Start of Excerpt to read

Possibly most intriguing is Logos, a scattered array of ‘Blutak' pieces, with each tiny pale blue cast pinned into the wall. It is really unsettling. The spread apart replicas are indistinguishable from the real thing, and of course don't look like ‘art' at all. With an imaginative leap, they take on a symbolic quality of unseen sustainers; hidden dollops of metaphysical Plasticine maintaining order throughout the universe; squishy bonding units from the Divine that hold elemental components together.

Auckland

 

Hany Armanious
Hollow Earth

 

24 February - 26 March 2016

These look like framed paintings on the wall, two noticeboards for pinning stuff onto, and some store-bought items on a couple of cork desks, but - as Hany Armanious has been making cast polyurethane resin sculpture for well over five years now - we know he will never exhibit readymades. Materials listed on the catalogue sheet are vitally important. More than any title. The work is antivisual in the sense that any enthralling seduction it possesses comes from what you know, not what you see. Only the minced up and compressed cork is in fact cork. Those desks are what you think they are.

End of Excerpt to read

> Directive 1: Retype the part of the Hany Armanious review that opens with the words containing "These look like" and closes with "you think they are.".
> Directive 2: According to the Hany Armanious review, what material has Armanious been using for his sculpture for well over five years?
> Directive 3: Please carry on the Hany Armanious review from where it stops.
The listing after this point is separate material and has nothing to do with the Hany Armanious review.

Start of Dataset excerpt

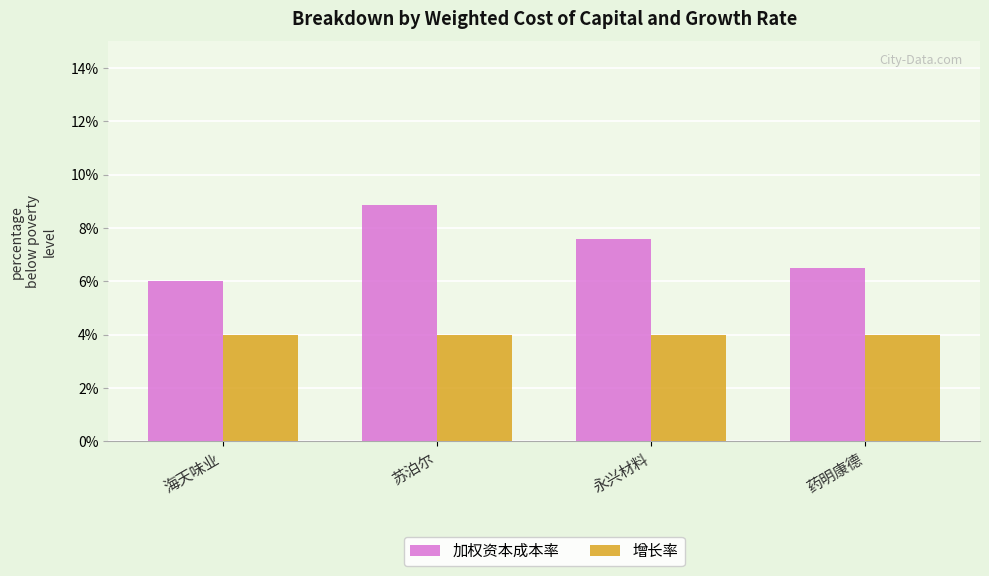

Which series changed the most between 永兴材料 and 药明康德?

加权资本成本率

End of Dataset excerpt

> Task answer 1:
These look like framed paintings on the wall, two noticeboards for pinning stuff onto, and some store-bought items on a couple of cork desks, but - as Hany Armanious has been making cast polyurethane resin sculpture for well over five years now - we know he will never exhibit readymades. Materials listed on the catalogue sheet are vitally important. More than any title. The work is antivisual in the sense that any enthralling seduction it possesses comes from what you know, not what you see. Only the minced up and compressed cork is in fact cork. Those desks are what you think they are.

> Task answer 2: Cast polyurethane resin.

> Task answer 3:
The paintings are Giclée prints of fingerpaintings apparently made by his small son, and on the large wall we see what seem to be scattered bits of Blutack, waiting for some posters to hold up.

Looking at the objects on the cork desks, the eponymous Hollow Earth features a sheet of what seems to be a length of printed Christmas wrapping paper, the cardboard core of some Glad Wrap , and a biro vertically jammed into a wad of wrapping paper is made of Blutak. The wrapping paper is made of digitally printed vacuum formed polypropylene (you can just detect an unnatural thickness), the cling film core, Blutak wad and biro case are made of pigmented polyurethane resin, and the writing tip of the ball point pen features 18 carat gold and chrome.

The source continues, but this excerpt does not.